Why this applies to our question:
- First sentence: "On July 23, 1854, a clipper ship called the Flying Cloud entered San Francisco Bay."
- Subject: a clipper ship called the Flying Cloud
- Verb: entered
- Complete thought
- Second sentence: "Having left New York Harbor under the guidance of Captain Josiah Perkins Creesy and his wife, navigator Eleanor Creesy, a mere 89 days and 8 hours earlier, the celebrated ship set a record that would stand for 135 years."
- Introductory descriptive phrase: "Having left New York Harbor... 89 days and 8 hours earlier"
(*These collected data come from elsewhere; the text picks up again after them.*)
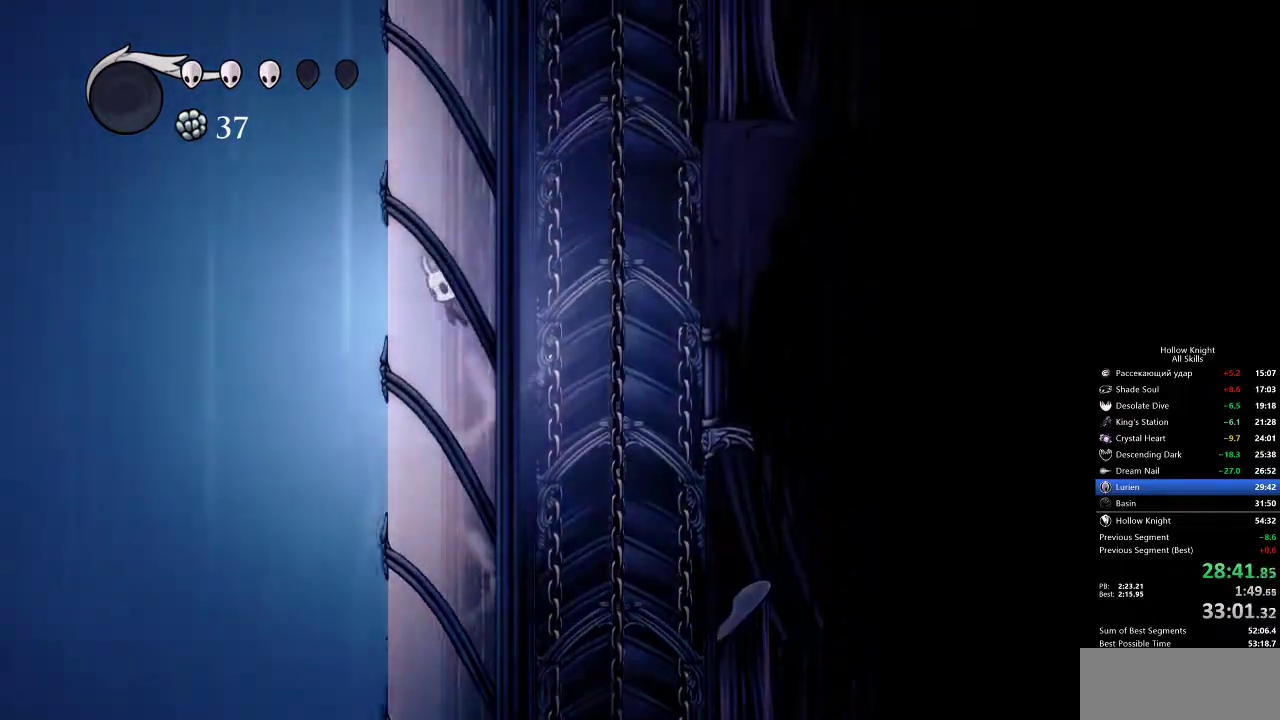
{"keys": ["left"], "events": [[117, "jump", "up"], [167, "jump", "down"], [450, "jump", "up"]]}
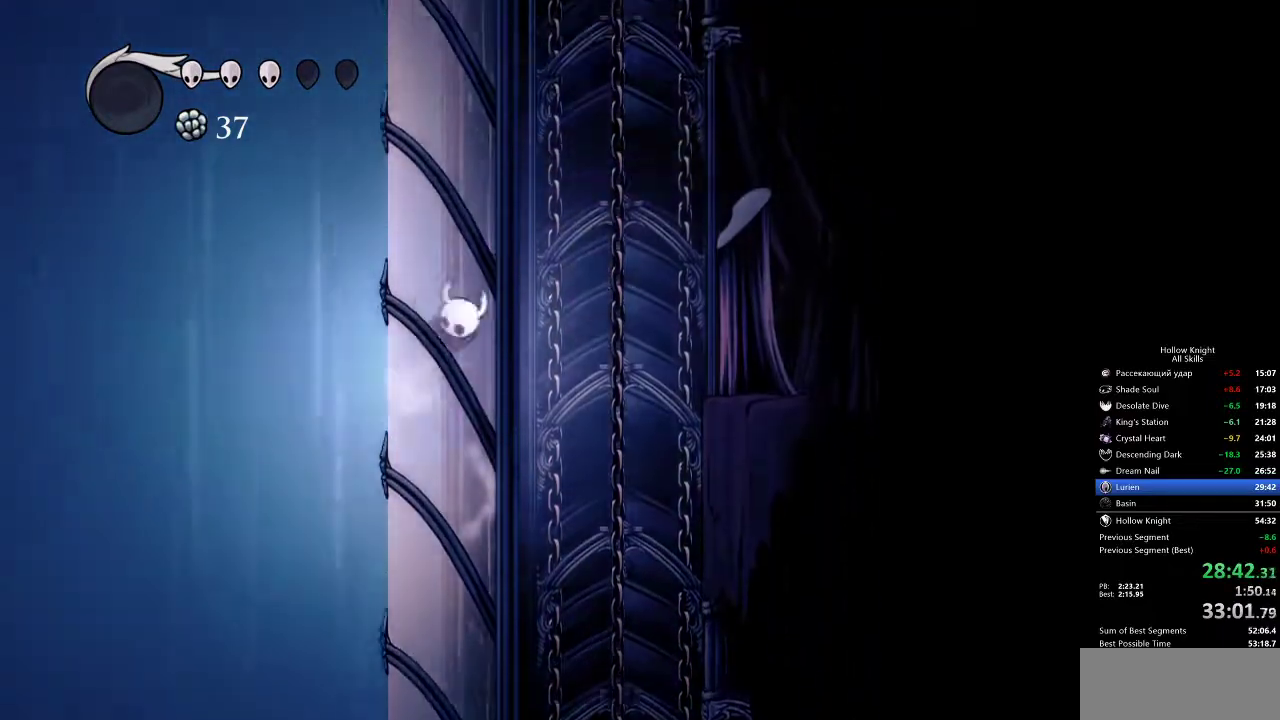
{"keys": ["jump", "left"], "events": [[33, "jump", "down"]]}
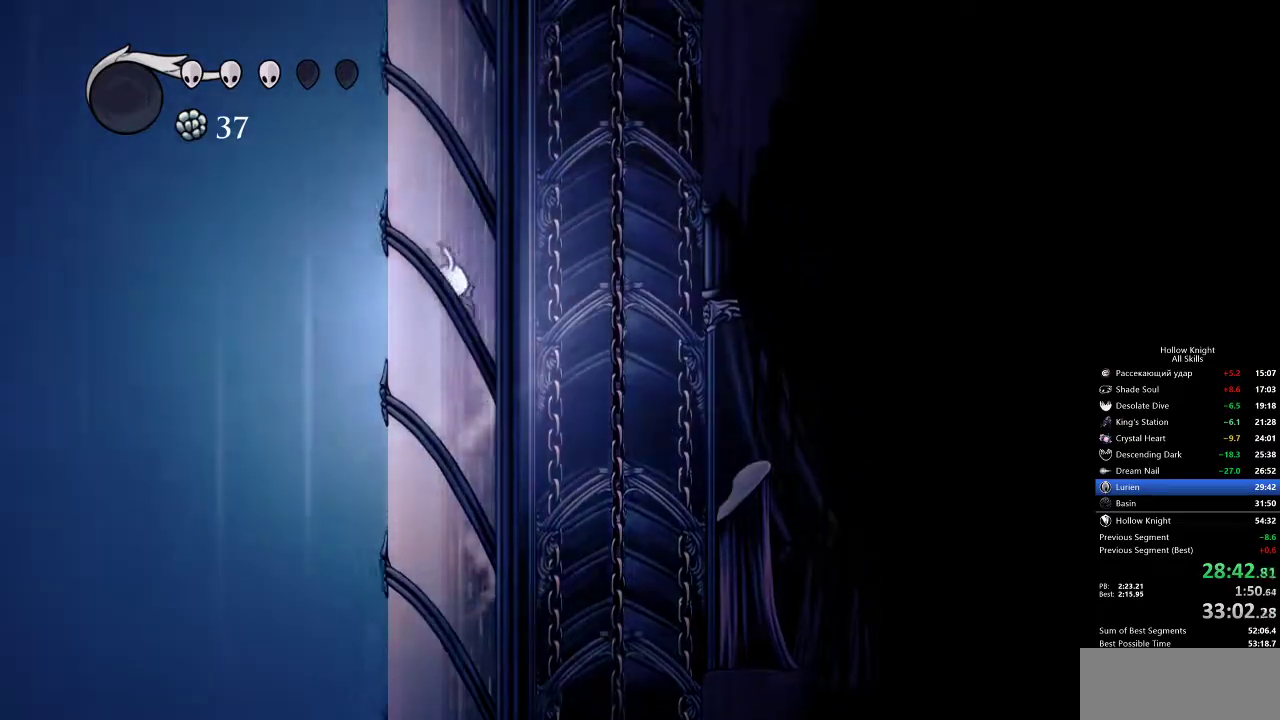
{"keys": ["dash", "jump", "right"], "events": [[133, "jump", "up"], [167, "jump", "down"], [283, "right", "down"], [333, "left", "up"], [483, "dash", "down"]]}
- Subject: the celebrated ship
- Verb: set
- Complete thought
Both sentences can stand independently, so they need proper separation with a period.
Bay and having
✗ Incorrect
This creates faulty parallelism. The structure "entered... and having left" doesn't work grammatically because "entered" is a simple past tense verb while "having" is part of a participial phrase. If we wanted to use "and" here, we'd need two matching verb forms, like "entered... and left." But even then, we'd have a problem because "the celebrated ship set a record" would create a run-on sentence.
Bay. Having
✓ Correct
Correct as explained in the solution above.
Bay, having
✗ Incorrect
This creates a comma splice. Using just a comma here leaves us with: "...entered San Francisco Bay, having left New York Harbor... a mere 89 days and 8 hours earlier, the celebrated ship set a record..." The phrase "the celebrated ship set a record" is a complete, independent thought that can't just be attached to the previous clause with commas. We need a stronger separation.
Bay having
✗ Incorrect
This creates a run-on sentence. Without any punctuation, the sentence runs together multiple complete thoughts without proper separation. Like Choice C, this fails to properly separate "the celebrated ship set a record" from the earlier parts of the sentence.